- DVD cover
- Directed by: Yasuo Furuhata
- Screenplay by: Norio Nagata Akira Murao
- Produced by: Koji Goto
- Starring: Bunta Sugawara; Masakazu Tamura; Fumio Watanabe; Yoshie Mizutani; Tadao Nakamuru; Nobuo Yana; Ryō Ikebe;
- Cinematography: Giichi Yamazawa
- Edited by: Yoshiki Nagasawa
- Music by: Shunsuke Kikuchi
- Production company: Toei
- Distributed by: Toei
- Release date: May 31, 1969 (Japan);
- Running time: 92 minutes
- Country: Japan
- Language: Japanese

= Gendai Yakuza: Yotamono Jingi =

Japanese movie

Gendai Yakuza: Yotamono Jingi (現代やくざ 与太者仁義), also known as A Modern Yakuza: Humanity and Justice of the Outlaw, is a 1969 Japanese yakuza film directed by Yasuo Furuhata. It is the second film in Gendai Yakuza, a series of yakuza films made in the late 1960s and 1970s.

==Plot==
The film centers around three brothers, who are all born into poverty and raised in a slum.
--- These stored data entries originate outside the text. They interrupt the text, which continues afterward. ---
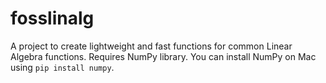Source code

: # fosslinalg
A project to create lightweight and fast functions for common Linear Algebra functions.
Requires NumPy library. You can install NumPy on Mac using `pip install numpy`.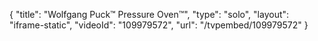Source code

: {
    "title": "Wolfgang Puck&trade; Pressure Oven&trade;",
    "type": "solo",
    "layout": "iframe-static",
    "videoId": "109979572",
    "url": "\/tvpembed\/109979572"
}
The eldest son, Kōichi, becomes a powerful gang leader, the second son, Gorō, is a lone wolf fighting on his own terms, and the third son, Tōru, is alive but lacks a purpose to guide his life. The world of Japanese organized crime soon drags all three brothers into a horrific struggle of hatred and revenge.

==Cast==
- Bunta Sugawara as Katsumata Gorō
- Masakazu Tamura as Katsumata Tōru (Gorō's younger brother)
- Fumio Watanabe as Yamazaki
- Yoshie Mizutani as Misa
- Tadao Nakamuru as Kuroda
- Ai Sasaki as Reiko
- Nobuo Yana as Itō
- Ryō Ikebe as Katsumata Koichi (Gorō's elder brother)

==See also==
- Gendai Yakuza: Hitokiri Yota, the sixth Gendai Yakuza film, which also featured Sugawara as the lead.